4. 雲のじゅうたん 三
ふっくんの話を聞いて、にいなは考え込みました。
あのかわいそうなカラスは、ひきょうな手を使って、にいなのことを騙したのでしょうか?
にいなは、ううん、それは違う、と首を振りました。
あのカラスは、ほんとうに苦しそうだったと、にいなは思うのです。だからきっと、にいながほんとうにきらきら石を返して欲しいと思っていることを知ったら、返してくれると思います。
それに、にいなには一番の味方であるみいながいます。
なにがあっても、みいなと一緒なら大丈夫。
にいなは、振り返ってみいなを見上げました。
みいなは、仕方ないなあという顔をしています。
「私は騙されないよ。騙されるとしたら、にいなのほうでしょ。いい? しっかりするんだよ、にいな。そもそも、しゃべる動物なんて普通はいないでしょ」
みいなは、にいなに言い聞かせました。
「でもあのカラスはしゃべったよ! うそじゃないもん。それに、ふっくんもしゃべるでしょ」
にいなは手をぶんぶんと振り回しながら言います。
またバランスを崩されたらたまらないみいなは、にいなを睨みます。にいなは首をすくめて大人しくなりました。
「おいらは世界で一番賢いフクロウになるんだから、人間の言葉なんて朝飯前だぞ!」
ふっくんはえへんと胸を張ります。
「ふっくんは、えっと、れい、れい……? 例外ってやつだよ! 他にしゃべる動物なんて、今まで見たことないもん」
みいなは言い張ります。
「おいらは、自分の力でしゃべれるようになった賢いフクロウだぞ! でもカラスのギャングは……これは内緒だぞ、みいなとにいなだけに教えてあげるんだからな。なんと! 摩訶不思議な力をあやつるらしいぞ!」
「ええ! すごい!」
「なにそれ、あやしい」
「どんな力なのかは、おいらもよく知らないんだ。風のうわさで聞くだけだからな。でもうわさによると、カラスの目からビームが出たり」
「ビーム!」
「えー」
「鳴き声を聞いたら呪われたり」
「呪い!」
「うそっぽい」
「人間の子どもを一口で食べちゃったり」
「一口!」
「無理でしょ」
ふっくんから聞かされるおそろしい話に、にいなは震え上がります。
みいなは、強がって、わざと冷めた返事をします。
「にいな、落ち着いて。ただのうわさでしょ。ふっくん、あんまり、にいなに変なこと言わないで。この子、なんでも信じちゃうんだから。まったく。帰れないんだったら、急いで行こうよ」
みいなはほんとうは自分も怖いと思いましたが、怖がっているにいなのために、しっかり者のお姉ちゃんになります。
そして話を終わらせるために、ふっくんを急かしました。
「よしきた! じゃあ超特急で進むぞ。しっかりつかまっておいてくれよ、にいな、みいな」
ふっくんはスピードをぐんぐん上げていきます。
にいなとみいなは必死でふっくんにしがみつきました。
もう! みいなったら、余計なこと言って!
にいなはみいなにそう文句を言ってやりたいですが、強風が口の中に入るので、にいなは口を開くことができません。
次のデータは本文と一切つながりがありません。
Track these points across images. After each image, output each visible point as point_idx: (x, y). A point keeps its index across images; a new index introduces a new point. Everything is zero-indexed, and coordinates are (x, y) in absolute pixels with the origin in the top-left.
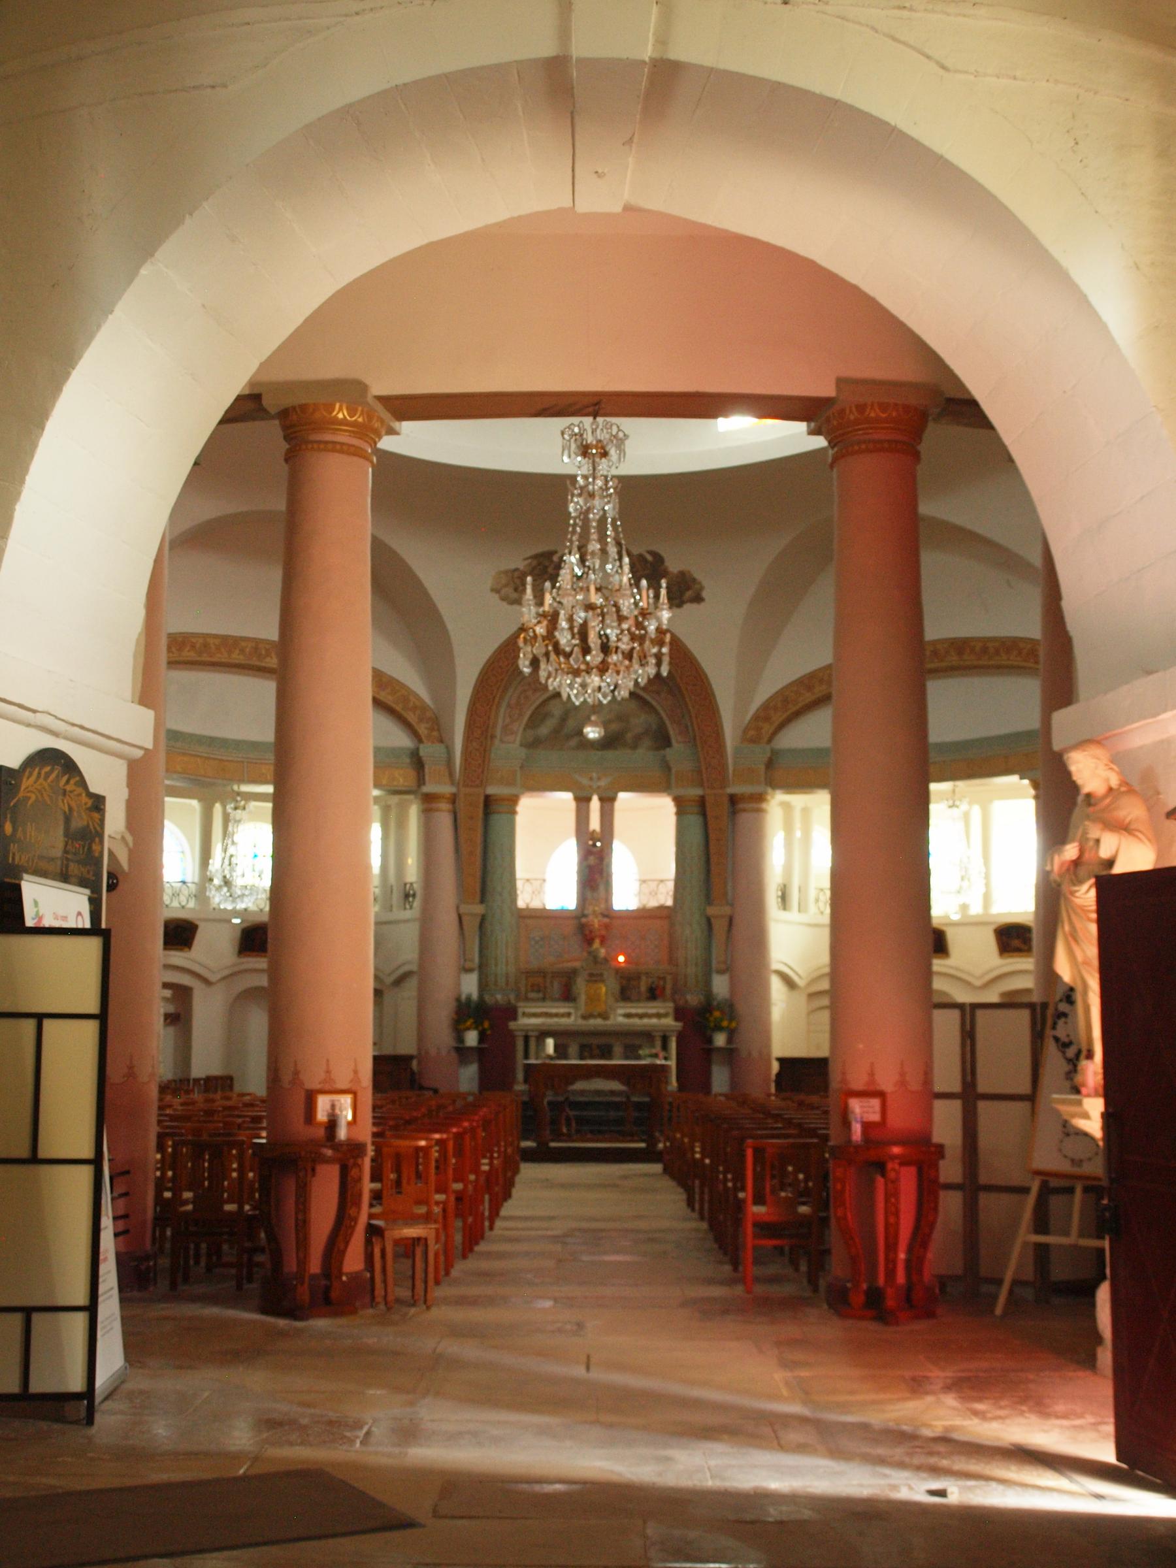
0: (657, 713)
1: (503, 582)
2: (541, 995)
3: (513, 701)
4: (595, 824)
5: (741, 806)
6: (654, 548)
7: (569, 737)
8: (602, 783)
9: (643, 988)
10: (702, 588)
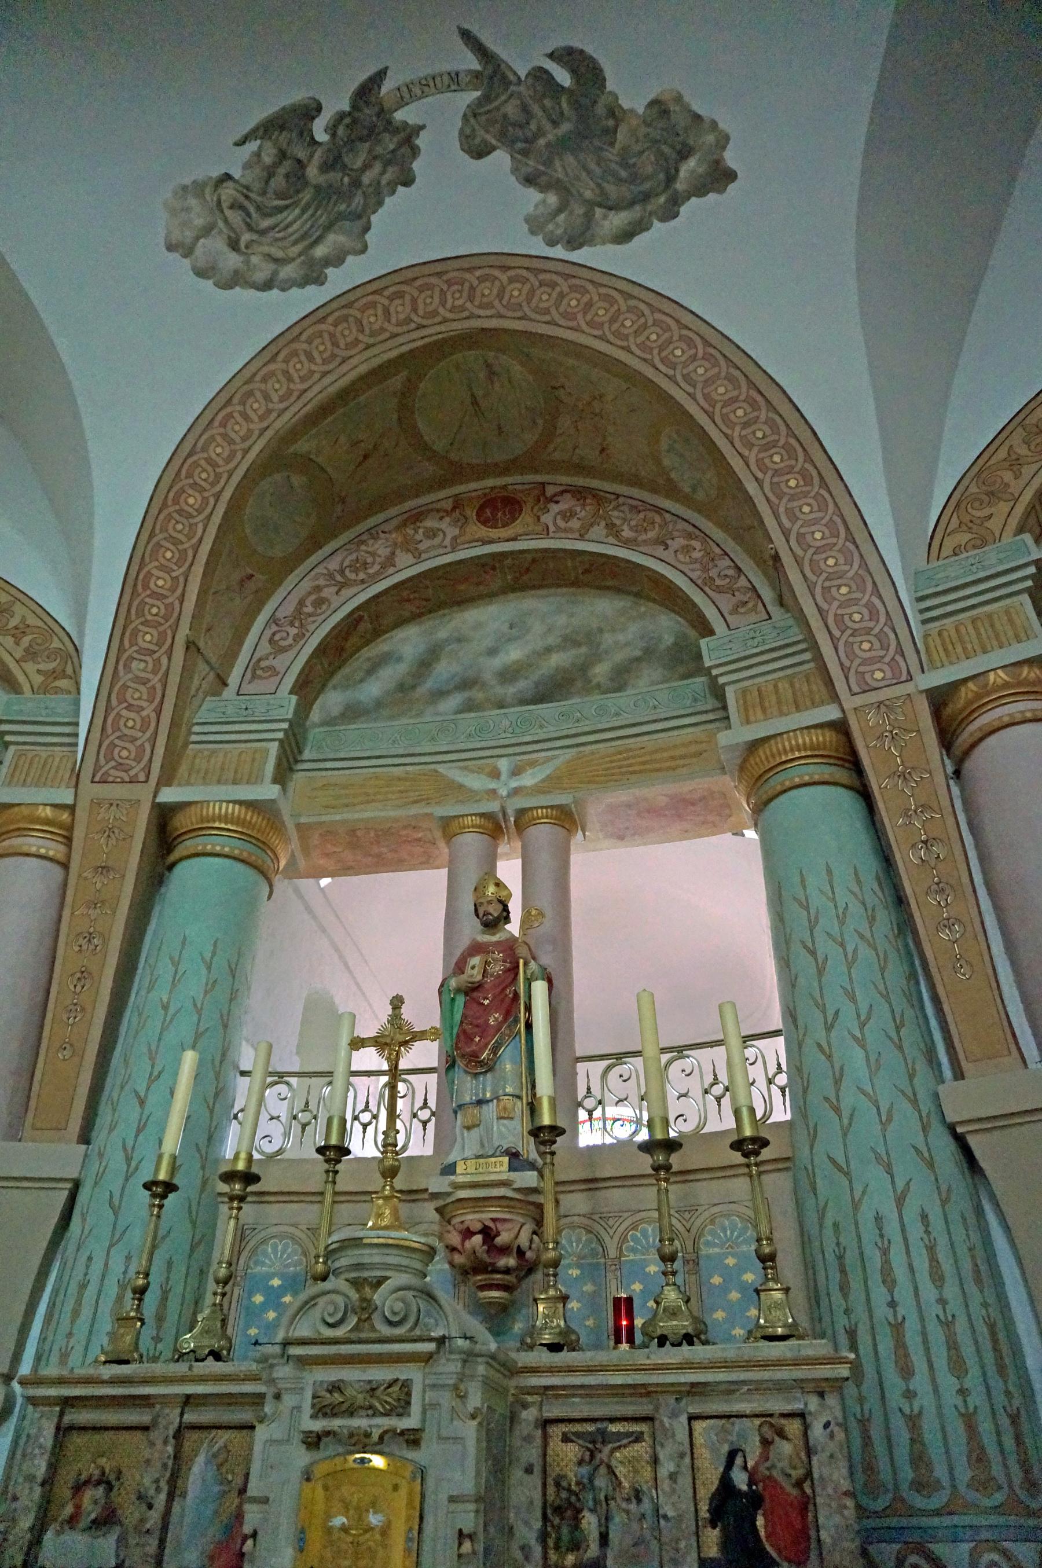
1: (199, 222)
3: (288, 609)
7: (439, 694)
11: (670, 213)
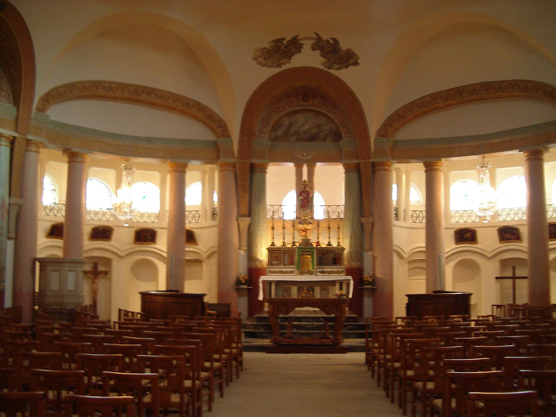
0: (335, 123)
2: (278, 262)
4: (305, 177)
5: (378, 168)
6: (334, 37)
8: (309, 158)
9: (330, 259)
10: (358, 58)
11: (347, 67)
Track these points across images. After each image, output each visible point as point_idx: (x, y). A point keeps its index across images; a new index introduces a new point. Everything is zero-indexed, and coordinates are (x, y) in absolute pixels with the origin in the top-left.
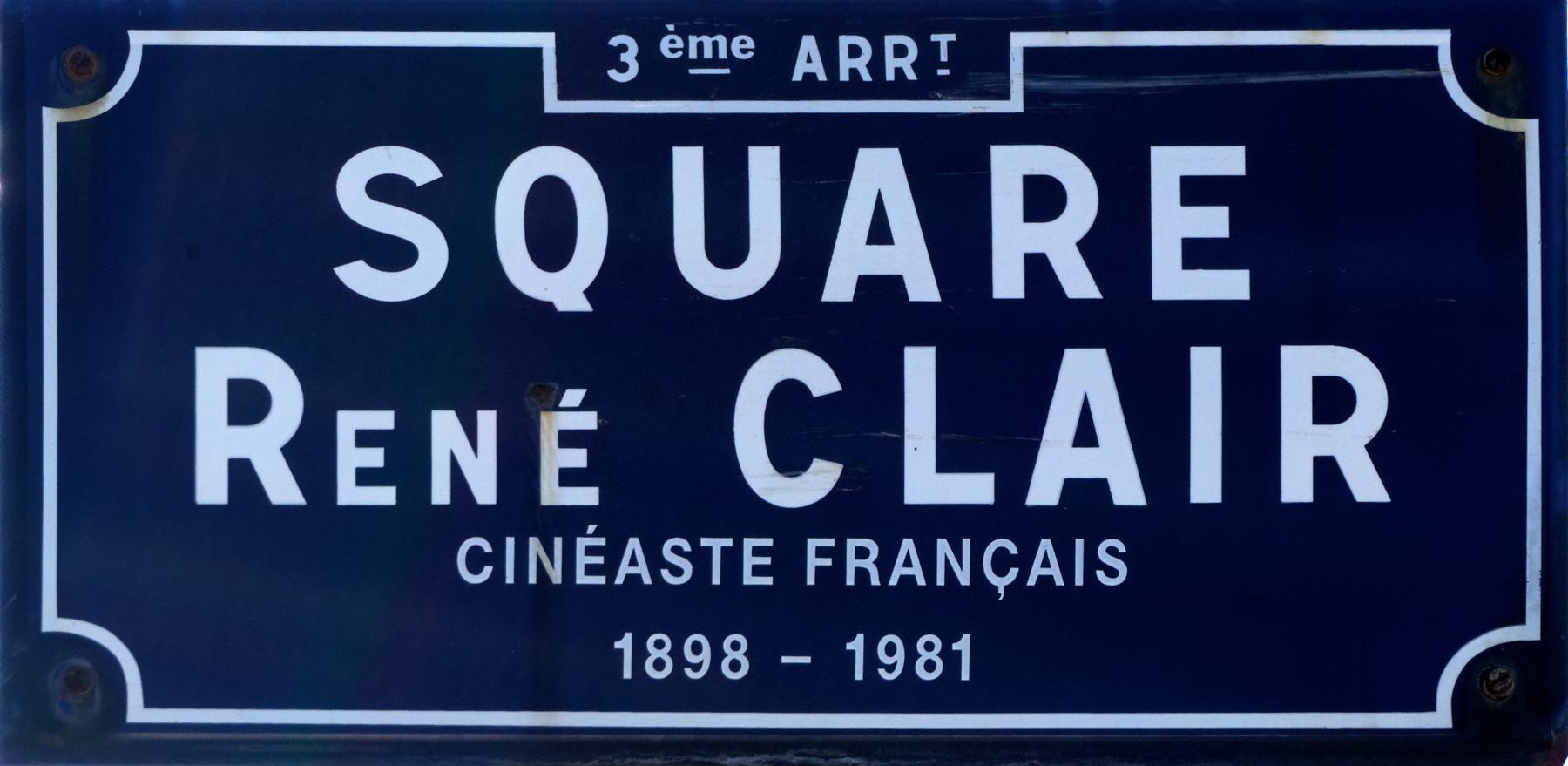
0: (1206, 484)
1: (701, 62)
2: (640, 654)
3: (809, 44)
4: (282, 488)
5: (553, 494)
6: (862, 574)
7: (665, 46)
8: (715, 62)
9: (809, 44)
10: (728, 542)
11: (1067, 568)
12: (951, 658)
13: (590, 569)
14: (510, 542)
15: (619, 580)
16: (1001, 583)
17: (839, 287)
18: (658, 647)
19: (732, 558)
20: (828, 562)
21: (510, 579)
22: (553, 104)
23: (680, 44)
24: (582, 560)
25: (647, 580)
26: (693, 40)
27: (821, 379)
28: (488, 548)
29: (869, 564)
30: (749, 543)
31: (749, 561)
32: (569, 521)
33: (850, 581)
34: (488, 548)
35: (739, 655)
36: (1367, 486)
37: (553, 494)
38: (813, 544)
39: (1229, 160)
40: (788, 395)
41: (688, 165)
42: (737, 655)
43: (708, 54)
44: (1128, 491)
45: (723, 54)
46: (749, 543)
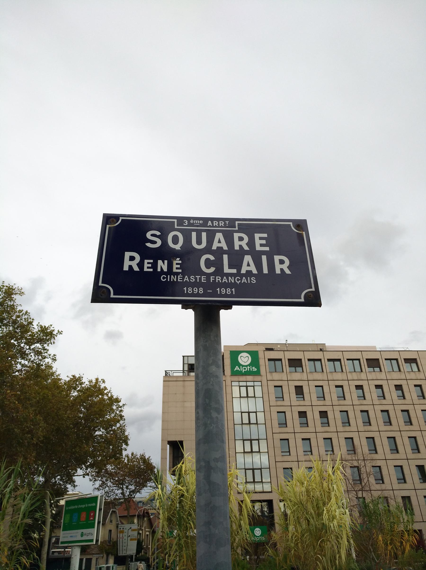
0: (265, 271)
1: (196, 223)
2: (187, 290)
3: (210, 222)
4: (136, 269)
5: (175, 270)
6: (219, 281)
7: (191, 221)
8: (198, 223)
9: (210, 222)
10: (200, 277)
11: (247, 281)
12: (232, 292)
13: (180, 279)
14: (169, 276)
15: (184, 281)
16: (238, 282)
17: (214, 247)
18: (190, 289)
19: (200, 279)
20: (214, 279)
21: (169, 280)
22: (176, 227)
23: (193, 221)
24: (179, 278)
25: (188, 281)
26: (195, 221)
27: (212, 258)
28: (166, 277)
29: (219, 280)
30: (203, 277)
31: (203, 279)
32: (178, 274)
33: (217, 282)
34: (166, 277)
35: (202, 290)
36: (288, 272)
37: (175, 270)
38: (211, 277)
39: (265, 235)
40: (207, 260)
41: (194, 234)
42: (201, 290)
43: (197, 222)
44: (255, 271)
45: (199, 223)
46: (203, 277)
ふっくんは雲のじゅうたんの上をスイスイと進んでいきます。ときどき雲が途切れて下が見えたり(真っ暗でした。海でしょうか?)、遠くで稲妻がピカッと光るのが見えます。
どんどん雲行きが怪しくなってきました。
ゴロゴロと雷の音がしたかと思うと、ザーッ! と叩きつけるような雨の音が聞こえてきます。
厚い雲のじゅうたんの下は、大雨のようです。
風が上から下から、吹いてきます。
ふっくんは大きな羽でうまくバランスを取ると、力強く前へと進んでいきます。
やがて雨の音が消えて、辺りはしーんと静まり返りました。
「そろそろ着くぞ! 下降するからしっかりしがみついているんだぞ!」
ふっくんが大きな声で言いました。
これ以上、もう強くなんてしがみつけないよ! という言葉は、にいなの口の中に消えました。
いきなりふっくんが、下に落ちていったのです。
「しまった! 乱気流にさらわれた! 落っこちるぞ! わあ!」
ふっくんが叫びます。
にいなは、『乱気流ってなに!?』と思いながら、声にならない悲鳴をあげました。
後ろからはみいなが、にいなのお腹と肩をぎゅうぎゅうと抱きしめてきます。
ジェットコースターの一番高いところから下に落ちる時のように、体がふわっと浮きました。それから、二人の体は一気に下に落ち始めました。